Dick worked with the Religious Tract Society to publish three of his books on science and religion, including one of his most successful books, The Telescope and Microscope.

An honorary degree of LL.D. was conferred upon him early in his literary career by Union College, New York, and he was admitted to the Royal Astronomical Society on 14 January 1853. A paper on Celestial Day Observations, giving the results of a series of observations on stars and planets in the daytime with a small equatorial at Methven in 1812–1813, was communicated by him in 1855 to the Monthly Notices of the Royal Astronomical Society (xv. 222). He had written on the same subject forty-two years previously in William Nicholson's Journal of Natural Philosophy (xxxvi. 109).

===Later life===

Despite the success of his books, however, Dick made such loose bargains with his publishers, that he derived little profits from them, and his poverty was relieved in 1847 by a pension of 50 pounds a year, and by a local subscription of 20 or 30 pounds. He died at the age of eighty-two, on 29 July 1857, and was buried at Broughty Ferry.

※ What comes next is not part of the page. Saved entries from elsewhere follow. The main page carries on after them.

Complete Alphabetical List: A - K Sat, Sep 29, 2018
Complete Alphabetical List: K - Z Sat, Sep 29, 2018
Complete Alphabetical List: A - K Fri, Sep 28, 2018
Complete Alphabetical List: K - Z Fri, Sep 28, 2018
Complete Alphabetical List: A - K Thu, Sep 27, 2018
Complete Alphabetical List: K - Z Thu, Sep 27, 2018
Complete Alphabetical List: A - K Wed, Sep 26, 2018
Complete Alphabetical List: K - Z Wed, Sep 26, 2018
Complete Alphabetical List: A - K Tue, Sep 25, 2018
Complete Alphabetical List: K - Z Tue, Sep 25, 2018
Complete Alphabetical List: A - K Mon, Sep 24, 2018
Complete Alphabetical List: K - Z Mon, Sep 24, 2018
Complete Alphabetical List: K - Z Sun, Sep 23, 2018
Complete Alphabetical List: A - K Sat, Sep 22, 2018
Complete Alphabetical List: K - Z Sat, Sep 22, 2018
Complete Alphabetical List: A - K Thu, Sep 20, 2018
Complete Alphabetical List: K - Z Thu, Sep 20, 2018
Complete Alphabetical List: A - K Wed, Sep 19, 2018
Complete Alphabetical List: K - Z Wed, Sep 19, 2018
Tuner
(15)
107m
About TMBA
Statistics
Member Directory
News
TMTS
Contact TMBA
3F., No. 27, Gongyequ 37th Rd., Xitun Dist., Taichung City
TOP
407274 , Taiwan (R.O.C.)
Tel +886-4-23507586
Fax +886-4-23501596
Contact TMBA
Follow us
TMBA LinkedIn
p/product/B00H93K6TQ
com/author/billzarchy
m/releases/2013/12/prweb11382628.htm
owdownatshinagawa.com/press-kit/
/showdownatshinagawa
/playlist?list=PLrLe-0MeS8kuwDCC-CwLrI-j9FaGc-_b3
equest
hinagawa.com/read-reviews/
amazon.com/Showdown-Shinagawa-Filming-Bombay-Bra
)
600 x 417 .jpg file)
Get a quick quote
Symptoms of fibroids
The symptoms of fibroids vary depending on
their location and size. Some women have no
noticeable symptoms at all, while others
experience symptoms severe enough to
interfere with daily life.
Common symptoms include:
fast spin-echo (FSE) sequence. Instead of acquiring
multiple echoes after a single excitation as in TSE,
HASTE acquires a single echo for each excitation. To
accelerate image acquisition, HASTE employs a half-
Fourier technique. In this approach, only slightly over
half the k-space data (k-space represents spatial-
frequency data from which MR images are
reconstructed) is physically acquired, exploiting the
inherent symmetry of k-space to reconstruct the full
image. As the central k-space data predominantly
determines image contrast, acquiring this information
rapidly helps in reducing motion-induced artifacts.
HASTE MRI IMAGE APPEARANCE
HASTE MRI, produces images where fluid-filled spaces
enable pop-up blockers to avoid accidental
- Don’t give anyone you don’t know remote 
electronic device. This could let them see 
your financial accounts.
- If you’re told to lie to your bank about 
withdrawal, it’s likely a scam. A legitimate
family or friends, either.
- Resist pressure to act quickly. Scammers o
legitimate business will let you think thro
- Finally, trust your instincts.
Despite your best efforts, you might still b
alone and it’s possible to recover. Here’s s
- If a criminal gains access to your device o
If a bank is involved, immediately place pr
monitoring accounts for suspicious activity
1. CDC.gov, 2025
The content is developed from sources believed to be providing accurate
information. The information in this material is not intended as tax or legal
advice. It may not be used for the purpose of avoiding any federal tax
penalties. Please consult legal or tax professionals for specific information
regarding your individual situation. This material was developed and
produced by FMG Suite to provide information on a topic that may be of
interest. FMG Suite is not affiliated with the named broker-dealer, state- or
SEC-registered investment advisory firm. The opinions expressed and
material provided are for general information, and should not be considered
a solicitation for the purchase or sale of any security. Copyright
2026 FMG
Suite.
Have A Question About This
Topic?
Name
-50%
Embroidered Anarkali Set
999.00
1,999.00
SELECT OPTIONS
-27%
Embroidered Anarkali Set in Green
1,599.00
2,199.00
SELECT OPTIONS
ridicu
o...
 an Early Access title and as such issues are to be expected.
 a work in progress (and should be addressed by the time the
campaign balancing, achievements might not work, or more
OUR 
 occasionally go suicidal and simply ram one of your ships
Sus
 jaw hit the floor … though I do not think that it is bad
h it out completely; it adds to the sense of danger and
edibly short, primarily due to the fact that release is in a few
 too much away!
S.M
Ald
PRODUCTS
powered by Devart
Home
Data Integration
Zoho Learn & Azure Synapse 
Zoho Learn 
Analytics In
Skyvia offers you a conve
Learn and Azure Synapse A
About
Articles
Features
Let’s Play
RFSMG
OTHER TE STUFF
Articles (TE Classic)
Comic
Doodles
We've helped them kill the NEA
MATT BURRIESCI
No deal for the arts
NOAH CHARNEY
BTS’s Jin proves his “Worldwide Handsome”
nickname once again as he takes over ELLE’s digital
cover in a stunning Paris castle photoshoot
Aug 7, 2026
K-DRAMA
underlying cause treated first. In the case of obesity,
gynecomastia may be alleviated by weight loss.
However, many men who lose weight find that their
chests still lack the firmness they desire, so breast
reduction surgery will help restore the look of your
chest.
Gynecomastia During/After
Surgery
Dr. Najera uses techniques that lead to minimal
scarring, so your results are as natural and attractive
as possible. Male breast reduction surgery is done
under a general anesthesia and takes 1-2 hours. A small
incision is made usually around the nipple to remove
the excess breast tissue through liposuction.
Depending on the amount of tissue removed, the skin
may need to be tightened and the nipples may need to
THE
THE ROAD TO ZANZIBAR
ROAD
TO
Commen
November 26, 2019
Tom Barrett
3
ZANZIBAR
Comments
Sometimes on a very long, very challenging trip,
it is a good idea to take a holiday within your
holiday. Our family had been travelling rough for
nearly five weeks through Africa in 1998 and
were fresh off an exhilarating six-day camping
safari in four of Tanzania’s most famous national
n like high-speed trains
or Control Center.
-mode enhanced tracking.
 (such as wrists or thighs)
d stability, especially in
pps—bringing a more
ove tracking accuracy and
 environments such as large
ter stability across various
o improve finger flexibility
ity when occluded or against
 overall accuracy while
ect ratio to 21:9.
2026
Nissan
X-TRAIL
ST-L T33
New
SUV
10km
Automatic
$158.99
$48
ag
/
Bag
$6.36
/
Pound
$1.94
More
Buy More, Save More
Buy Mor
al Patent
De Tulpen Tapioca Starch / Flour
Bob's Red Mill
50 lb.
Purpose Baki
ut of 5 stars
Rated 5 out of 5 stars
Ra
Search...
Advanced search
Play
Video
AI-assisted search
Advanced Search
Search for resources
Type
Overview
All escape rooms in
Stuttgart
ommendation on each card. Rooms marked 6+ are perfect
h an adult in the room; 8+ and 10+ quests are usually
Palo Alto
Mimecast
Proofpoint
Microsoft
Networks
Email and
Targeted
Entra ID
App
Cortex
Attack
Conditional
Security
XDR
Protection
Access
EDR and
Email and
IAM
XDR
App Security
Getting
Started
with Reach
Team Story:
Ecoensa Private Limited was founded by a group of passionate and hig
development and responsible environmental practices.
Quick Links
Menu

===Influence and legacy===

Thomas Dick's books enabled the advances made by the Scottish Enlightenment in the previous century to flourish alongside Victorian moral and religious thinking. They influenced many scientists, engineers, politicians, writers and thinkers. For instance David Livingstone, who inspired health care, education and the end of slavery in central Africa, regarded Dick's Philosophy of a Future State as his most important influence after the Bible.

In 1851, Mr. Thomas met William Wells Brown, who later would describe Dick as "an abolitionist... who is willing that the world should know that he hates the "peculiar institution" [of slavery]".

Asteroid (9855) is named after Thomas Dick.

==Selected works==
Among his works may be mentioned:
- The Christian Philosopher, or the Connection of Science with Religion, Glasgow: William Collins; London: Whittaker & Co; (1823). His first popular work, from which he was sometimes known as "the Christian Philosopher".
- The Philosophy of a Future State, Glasgow, 1829, in which he developed a Christian theology compatible with the empirical science of Francis Bacon who advocated "a progressive and continuously increasing mastery over nature through the systematic and uninterrupted pursuit of knowledge."
- The Mental Illumination and Moral Improvement of Mankind, New York: 1836, developing a train of thought familiar to the writer during his upwards of twenty-six years, and partially indicated in several contributions to periodical literature.
- Celestial scenery; or, The wonders of the planetary system displayed; illustrating the perfections of deity and a plurality of worlds, New York, Harper & brothers, 1838.
- The Sidereal Heavens, and other subjects connected with Astronomy, London: 1840 and 1850, New York: 1844 (with portrait of author), presenting arguments for the plurality of worlds.
- The Practical Astronomer, London: 1845, giving plain descriptions and instructions for the use of astronomical instruments; besides several small volumes published by the Religious Tract Society on the Telescope and Microscope, The Atmosphere and Atmospheric Phenomena, and The Solar System.